→ EXERCISE TEXT:

The House of Poniatowski (plural: Poniatowscy) is a prominent Polish family that was part of the nobility of Poland. A member of this family, Stanisław Poniatowski, was elected as King of Poland and reigned from 1764 until his abdication in 1795. Since Polish adjectives have different forms for the genders, Poniatowska is the equivalent name for a female member of this family.

History
The Poniatowski family became most prominent in the late 18th century and 19th century. In three generations, the family rose from the rank of gentry to that of senator and then to royalty (in an elective monarchy).

The first information about the family dates back to the end of the 15th century, when they appeared in Poniatowa, 40 km west from Lublin in about 1446. Their family name derives from that place name. Poniatowa was the residence of several branches of the Poniatowski family: Tłuk, Jarasz and Ciołek.

According to the family's history, the family had ties with the Italian nobility: Giuseppe Salinguerra, a member of the Italian family of Torelli, settled in Poland about the middle of the 17th century, and there assumed the name of Poniatowski from the estate of Poniatow, belonging to his wife, who was the daughter of Albert Poniatowski and Anna Leszczyńska.

→ QUESTIONS TO ANSWER:
(A) Render this sentence from the Poniatowski passage in Spanish: "The Poniatowski family became most prominent in the late 18th century and 19th century."
(B) From the Poniatowski passage, return the stretch from "The first information" through "and Anna Leszczyńska." word for word.
The lines after this passage have no connection to it.

→ MATERIAL PROVIDED:

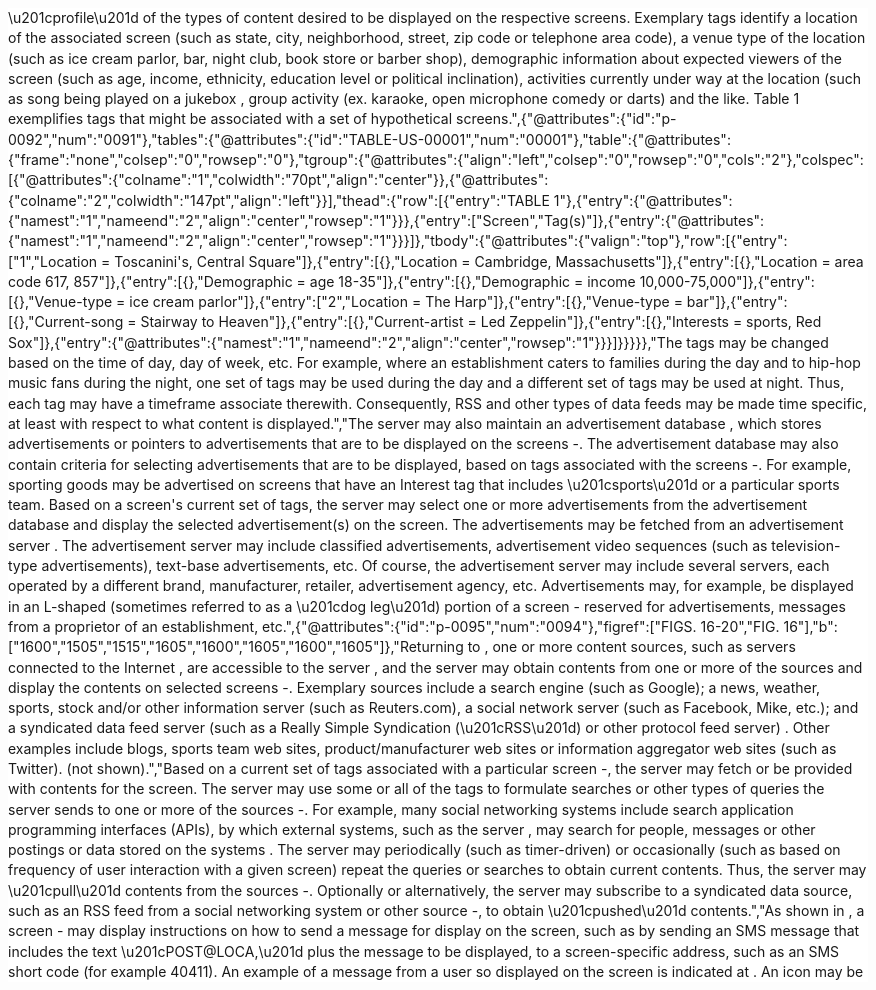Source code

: \u201cprofile\u201d of the types of content desired to be displayed on the respective screens. Exemplary tags identify a location of the associated screen (such as state, city, neighborhood, street, zip code or telephone area code), a venue type of the location (such as ice cream parlor, bar, night club, book store or barber shop), demographic information about expected viewers of the screen (such as age, income, ethnicity, education level or political inclination), activities currently under way at the location (such as song being played on a jukebox , group activity (ex. karaoke, open microphone comedy or darts) and the like. Table 1 exemplifies tags that might be associated with a set of hypothetical screens.",{"@attributes":{"id":"p-0092","num":"0091"},"tables":{"@attributes":{"id":"TABLE-US-00001","num":"00001"},"table":{"@attributes":{"frame":"none","colsep":"0","rowsep":"0"},"tgroup":{"@attributes":{"align":"left","colsep":"0","rowsep":"0","cols":"2"},"colspec":[{"@attributes":{"colname":"1","colwidth":"70pt","align":"center"}},{"@attributes":{"colname":"2","colwidth":"147pt","align":"left"}}],"thead":{"row":[{"entry":"TABLE 1"},{"entry":{"@attributes":{"namest":"1","nameend":"2","align":"center","rowsep":"1"}}},{"entry":["Screen","Tag(s)"]},{"entry":{"@attributes":{"namest":"1","nameend":"2","align":"center","rowsep":"1"}}}]},"tbody":{"@attributes":{"valign":"top"},"row":[{"entry":["1","Location = Toscanini's, Central Square"]},{"entry":[{},"Location = Cambridge, Massachusetts"]},{"entry":[{},"Location = area code 617, 857"]},{"entry":[{},"Demographic = age 18-35"]},{"entry":[{},"Demographic = income 10,000-75,000"]},{"entry":[{},"Venue-type = ice cream parlor"]},{"entry":["2","Location = The Harp"]},{"entry":[{},"Venue-type = bar"]},{"entry":[{},"Current-song = Stairway to Heaven"]},{"entry":[{},"Current-artist = Led Zeppelin"]},{"entry":[{},"Interests = sports, Red Sox"]},{"entry":{"@attributes":{"namest":"1","nameend":"2","align":"center","rowsep":"1"}}}]}}}}},"The tags may be changed based on the time of day, day of week, etc. For example, where an establishment caters to families during the day and to hip-hop music fans during the night, one set of tags may be used during the day and a different set of tags may be used at night. Thus, each tag may have a timeframe associate therewith. Consequently, RSS and other types of data feeds may be made time specific, at least with respect to what content is displayed.","The server  may also maintain an advertisement database , which stores advertisements or pointers to advertisements that are to be displayed on the screens -. The advertisement database  may also contain criteria for selecting advertisements that are to be displayed, based on tags associated with the screens -. For example, sporting goods may be advertised on screens that have an Interest tag that includes \u201csports\u201d or a particular sports team. Based on a screen's current set of tags, the server  may select one or more advertisements from the advertisement database  and display the selected advertisement(s) on the screen. The advertisements may be fetched from an advertisement server . The advertisement server  may include classified advertisements, advertisement video sequences (such as television-type advertisements), text-base advertisements, etc. Of course, the advertisement server  may include several servers, each operated by a different brand, manufacturer, retailer, advertisement agency, etc. Advertisements may, for example, be displayed in an L-shaped (sometimes referred to as a \u201cdog leg\u201d) portion of a screen - reserved for advertisements, messages from a proprietor of an establishment, etc.",{"@attributes":{"id":"p-0095","num":"0094"},"figref":["FIGS. 16-20","FIG. 16"],"b":["1600","1505","1515","1605","1600","1605","1600","1605"]},"Returning to , one or more content sources, such as servers connected to the Internet , are accessible to the server , and the server  may obtain contents from one or more of the sources and display the contents on selected screens -. Exemplary sources include a search engine  (such as Google); a news, weather, sports, stock and\/or other information server  (such as Reuters.com), a social network server  (such as Facebook, Mike, etc.); and a syndicated data feed server (such as a Really Simple Syndication (\u201cRSS\u201d) or other protocol feed server) . Other examples include blogs, sports team web sites, product\/manufacturer web sites or information aggregator web sites (such as Twitter). (not shown).","Based on a current set of tags associated with a particular screen -, the server  may fetch or be provided with contents for the screen. The server  may use some or all of the tags to formulate searches or other types of queries the server sends to one or more of the sources -. For example, many social networking systems  include search application programming interfaces (APIs), by which external systems, such as the server , may search for people, messages or other postings or data stored on the systems . The server  may periodically (such as timer-driven) or occasionally (such as based on frequency of user interaction with a given screen) repeat the queries or searches to obtain current contents. Thus, the server  may \u201cpull\u201d contents from the sources -. Optionally or alternatively, the server may subscribe to a syndicated data source, such as an RSS feed from a social networking system  or other source -, to obtain \u201cpushed\u201d contents.","As shown in , a screen - may display instructions  on how to send a message for display on the screen, such as by sending an SMS message that includes the text \u201cPOST@LOCA,\u201d plus the message to be displayed, to a screen-specific address, such as an SMS short code (for example 40411). An example of a message from a user so displayed on the screen is indicated at . An icon  may be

→ TASK RESPONSES:
(A) La familia Poniatowski alcanzó su mayor prominencia a finales del siglo XVIII y en el siglo XIX.

(B)
The first information about the family dates back to the end of the 15th century, when they appeared in Poniatowa, 40 km west from Lublin in about 1446. Their family name derives from that place name. Poniatowa was the residence of several branches of the Poniatowski family: Tłuk, Jarasz and Ciołek.

According to the family's history, the family had ties with the Italian nobility: Giuseppe Salinguerra, a member of the Italian family of Torelli, settled in Poland about the middle of the 17th century, and there assumed the name of Poniatowski from the estate of Poniatow, belonging to his wife, who was the daughter of Albert Poniatowski and Anna Leszczyńska.